Task objective: In the issue thread below, list every sentence of the comment by pyricau that contains the word "you" or "your".

Problem - the memleak is still reported, I can find it in the "leaks" section (separate launcher icon). I haven't found any info about excluding leaks except https://square.github.io/leakcanary/recipes/#matching-known-library-leaks leakcanary v2.7

pyricau commented 2 years ago

We definitely should beef up the documentation here.

So, your problem is that the PushyService is leaking, because the mqtt connection is still running and referencing it as a context instead of using the application context. You should reach out to them and ask them to fix it. I just filed something here: https://github.com/pushy-me/pushy-demo-android/issues/17

The updated config you used should work, and I think it did, however you excluded one path and LeakCanary found another path for that same leak. And it could find many other paths!

Data supplied:

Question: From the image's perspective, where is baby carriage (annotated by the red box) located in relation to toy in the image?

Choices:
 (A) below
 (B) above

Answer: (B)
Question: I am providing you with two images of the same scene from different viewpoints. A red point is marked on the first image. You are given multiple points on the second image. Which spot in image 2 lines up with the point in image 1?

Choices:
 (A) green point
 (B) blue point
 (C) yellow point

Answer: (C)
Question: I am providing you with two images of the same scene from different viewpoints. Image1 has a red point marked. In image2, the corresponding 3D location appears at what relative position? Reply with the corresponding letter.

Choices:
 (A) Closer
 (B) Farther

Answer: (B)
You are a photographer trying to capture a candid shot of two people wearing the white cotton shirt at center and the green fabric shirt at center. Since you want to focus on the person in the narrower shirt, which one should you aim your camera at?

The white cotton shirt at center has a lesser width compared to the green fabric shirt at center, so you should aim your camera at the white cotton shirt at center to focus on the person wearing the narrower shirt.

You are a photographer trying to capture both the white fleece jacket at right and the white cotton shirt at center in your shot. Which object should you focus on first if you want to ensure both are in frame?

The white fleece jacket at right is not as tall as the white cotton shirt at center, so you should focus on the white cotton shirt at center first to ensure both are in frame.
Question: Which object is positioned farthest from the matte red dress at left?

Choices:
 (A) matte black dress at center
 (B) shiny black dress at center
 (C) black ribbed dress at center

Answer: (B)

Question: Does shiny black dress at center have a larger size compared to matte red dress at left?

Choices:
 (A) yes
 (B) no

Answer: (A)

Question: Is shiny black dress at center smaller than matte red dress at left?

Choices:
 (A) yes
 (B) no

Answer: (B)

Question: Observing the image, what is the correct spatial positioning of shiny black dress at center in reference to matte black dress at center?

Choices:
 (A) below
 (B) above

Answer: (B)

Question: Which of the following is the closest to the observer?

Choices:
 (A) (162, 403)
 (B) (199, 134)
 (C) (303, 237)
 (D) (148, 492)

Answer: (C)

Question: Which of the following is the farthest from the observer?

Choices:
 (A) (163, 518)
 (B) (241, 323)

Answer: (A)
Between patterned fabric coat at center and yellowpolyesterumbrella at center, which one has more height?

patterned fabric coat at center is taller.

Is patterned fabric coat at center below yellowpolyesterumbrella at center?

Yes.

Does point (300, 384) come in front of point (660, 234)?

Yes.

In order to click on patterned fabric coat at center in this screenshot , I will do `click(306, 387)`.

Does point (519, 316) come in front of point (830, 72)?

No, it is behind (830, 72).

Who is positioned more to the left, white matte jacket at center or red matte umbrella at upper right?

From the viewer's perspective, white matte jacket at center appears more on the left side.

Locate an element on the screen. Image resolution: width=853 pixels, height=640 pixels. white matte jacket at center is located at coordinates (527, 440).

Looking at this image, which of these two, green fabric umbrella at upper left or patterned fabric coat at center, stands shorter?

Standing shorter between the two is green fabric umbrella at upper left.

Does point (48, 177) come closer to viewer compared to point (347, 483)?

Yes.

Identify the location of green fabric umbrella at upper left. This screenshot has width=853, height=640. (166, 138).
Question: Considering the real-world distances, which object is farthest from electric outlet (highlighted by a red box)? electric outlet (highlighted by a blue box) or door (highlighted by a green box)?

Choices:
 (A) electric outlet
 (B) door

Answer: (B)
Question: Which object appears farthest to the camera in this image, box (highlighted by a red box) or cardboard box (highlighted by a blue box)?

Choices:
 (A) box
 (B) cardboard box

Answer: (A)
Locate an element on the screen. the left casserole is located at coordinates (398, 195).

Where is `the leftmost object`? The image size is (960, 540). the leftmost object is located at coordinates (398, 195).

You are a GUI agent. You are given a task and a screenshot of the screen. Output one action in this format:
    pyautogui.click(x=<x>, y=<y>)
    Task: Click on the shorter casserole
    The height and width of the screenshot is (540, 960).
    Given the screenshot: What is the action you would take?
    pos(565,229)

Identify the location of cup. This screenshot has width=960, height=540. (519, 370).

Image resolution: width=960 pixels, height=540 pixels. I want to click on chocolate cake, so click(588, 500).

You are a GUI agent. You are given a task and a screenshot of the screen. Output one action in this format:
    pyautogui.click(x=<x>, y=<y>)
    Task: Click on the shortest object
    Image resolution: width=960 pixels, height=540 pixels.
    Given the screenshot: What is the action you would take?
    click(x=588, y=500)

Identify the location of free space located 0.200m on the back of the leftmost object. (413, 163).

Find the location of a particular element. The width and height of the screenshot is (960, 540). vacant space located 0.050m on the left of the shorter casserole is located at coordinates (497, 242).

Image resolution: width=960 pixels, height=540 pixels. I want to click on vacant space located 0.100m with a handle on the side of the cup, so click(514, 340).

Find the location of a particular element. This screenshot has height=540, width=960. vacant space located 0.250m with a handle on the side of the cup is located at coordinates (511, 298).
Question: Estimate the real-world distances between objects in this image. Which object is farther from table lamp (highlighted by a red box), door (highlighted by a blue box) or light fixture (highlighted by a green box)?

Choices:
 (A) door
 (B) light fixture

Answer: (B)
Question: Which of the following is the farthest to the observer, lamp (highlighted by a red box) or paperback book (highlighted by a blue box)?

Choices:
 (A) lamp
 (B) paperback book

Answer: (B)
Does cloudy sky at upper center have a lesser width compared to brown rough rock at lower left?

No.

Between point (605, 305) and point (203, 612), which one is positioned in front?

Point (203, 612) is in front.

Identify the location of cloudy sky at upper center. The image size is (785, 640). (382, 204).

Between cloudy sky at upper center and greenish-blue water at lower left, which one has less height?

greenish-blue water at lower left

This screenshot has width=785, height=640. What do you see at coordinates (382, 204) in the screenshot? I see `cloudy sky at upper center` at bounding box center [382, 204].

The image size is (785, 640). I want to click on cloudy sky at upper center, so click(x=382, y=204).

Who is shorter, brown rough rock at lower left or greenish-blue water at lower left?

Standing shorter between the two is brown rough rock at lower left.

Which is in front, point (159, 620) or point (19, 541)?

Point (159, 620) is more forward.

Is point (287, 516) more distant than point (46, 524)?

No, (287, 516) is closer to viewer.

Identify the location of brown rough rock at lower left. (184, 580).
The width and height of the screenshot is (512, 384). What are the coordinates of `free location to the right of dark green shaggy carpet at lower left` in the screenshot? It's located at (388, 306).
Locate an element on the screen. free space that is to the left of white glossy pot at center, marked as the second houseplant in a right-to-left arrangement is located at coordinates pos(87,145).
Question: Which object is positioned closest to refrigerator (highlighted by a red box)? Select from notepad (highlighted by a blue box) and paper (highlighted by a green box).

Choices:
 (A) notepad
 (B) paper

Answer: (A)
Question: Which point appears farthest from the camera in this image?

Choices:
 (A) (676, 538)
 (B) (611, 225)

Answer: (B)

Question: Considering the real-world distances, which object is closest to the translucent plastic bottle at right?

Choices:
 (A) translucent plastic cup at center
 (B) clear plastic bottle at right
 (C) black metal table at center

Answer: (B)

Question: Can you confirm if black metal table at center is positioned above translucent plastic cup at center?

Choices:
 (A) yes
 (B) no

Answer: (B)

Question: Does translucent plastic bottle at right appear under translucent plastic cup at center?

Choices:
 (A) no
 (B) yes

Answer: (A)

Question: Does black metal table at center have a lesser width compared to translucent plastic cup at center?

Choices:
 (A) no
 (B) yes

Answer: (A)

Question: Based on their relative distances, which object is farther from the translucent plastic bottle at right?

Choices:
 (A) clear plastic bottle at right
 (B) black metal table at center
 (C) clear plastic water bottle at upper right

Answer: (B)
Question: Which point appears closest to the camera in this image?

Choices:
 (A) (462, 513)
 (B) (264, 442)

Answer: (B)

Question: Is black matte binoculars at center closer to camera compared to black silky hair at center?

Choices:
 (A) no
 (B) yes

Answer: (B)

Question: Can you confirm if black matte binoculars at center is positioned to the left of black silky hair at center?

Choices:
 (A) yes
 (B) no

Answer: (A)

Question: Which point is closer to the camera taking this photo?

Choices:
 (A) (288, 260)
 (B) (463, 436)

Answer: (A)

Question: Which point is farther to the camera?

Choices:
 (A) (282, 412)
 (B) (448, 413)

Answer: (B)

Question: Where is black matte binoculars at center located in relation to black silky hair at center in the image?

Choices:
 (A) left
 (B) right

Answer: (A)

Answer to the problem:
- So, your problem is that the PushyService is leaking, because the mqtt connection is still running and referencing it as a context instead of using the application context.
- You should reach out to them and ask them to fix it.
- The updated config you used should work, and I think it did, however you excluded one path and LeakCanary found another path for that same leak.